___ SOURCE DATA ___
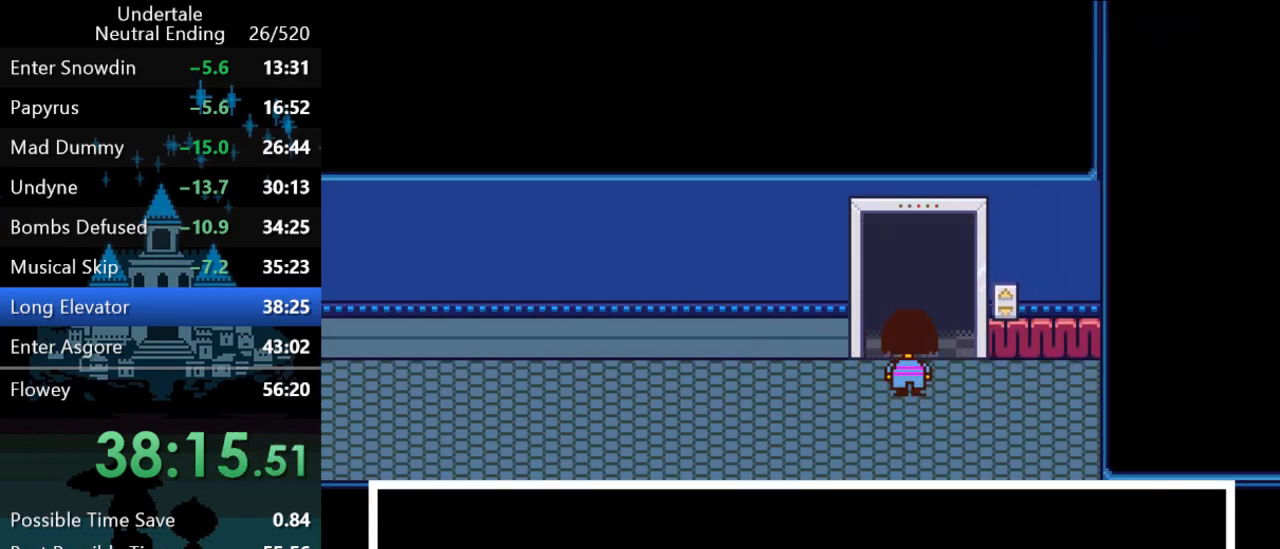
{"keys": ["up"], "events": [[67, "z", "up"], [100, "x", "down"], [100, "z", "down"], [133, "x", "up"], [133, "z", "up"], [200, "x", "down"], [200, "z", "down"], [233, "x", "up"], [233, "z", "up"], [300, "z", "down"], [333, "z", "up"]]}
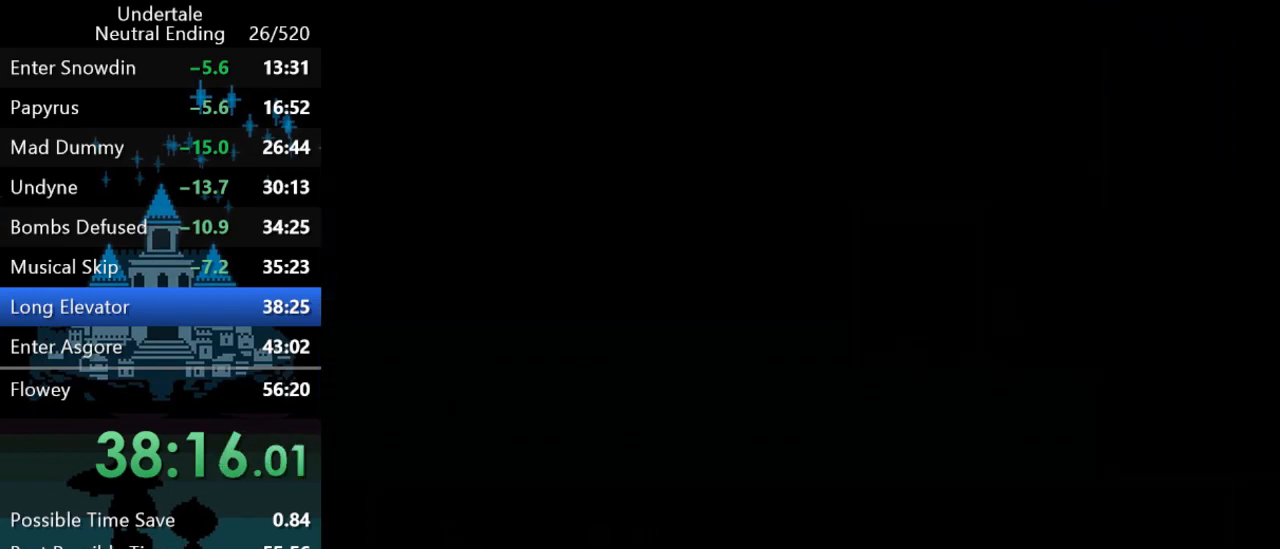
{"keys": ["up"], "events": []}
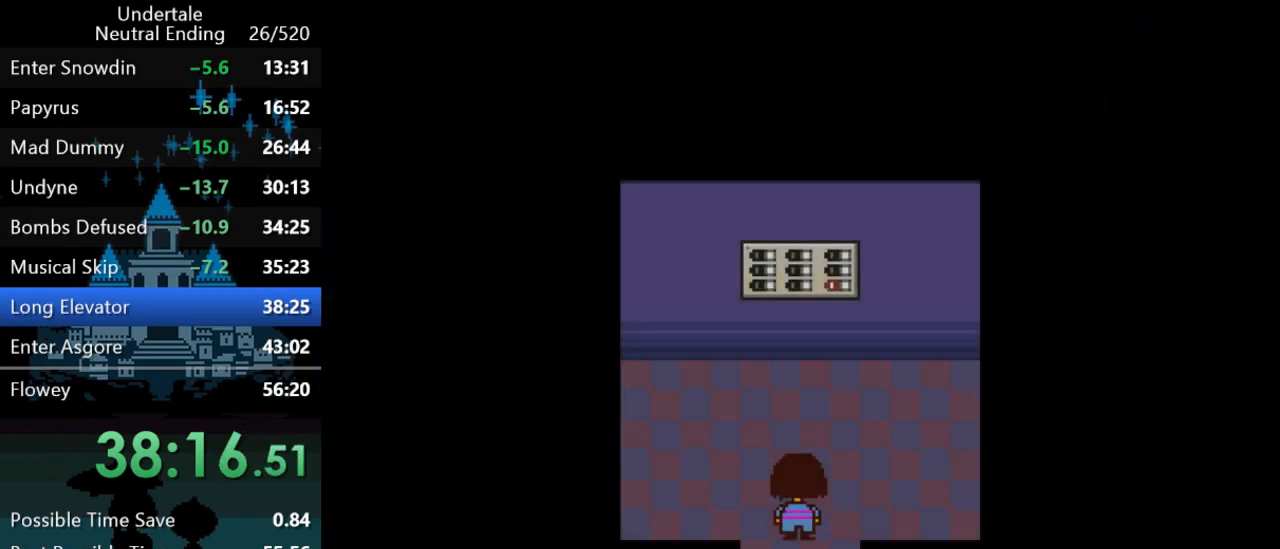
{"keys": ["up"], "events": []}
___
Transcribe the data word for word, with no images.

ANSWER TO THIS TASK:
{"keys": ["up"], "events": [[67, "z", "up"], [100, "x", "down"], [100, "z", "down"], [133, "x", "up"], [133, "z", "up"], [200, "x", "down"], [200, "z", "down"], [233, "x", "up"], [233, "z", "up"], [300, "z", "down"], [333, "z", "up"]]}
{"keys": ["up"], "events": []}
{"keys": ["up"], "events": []}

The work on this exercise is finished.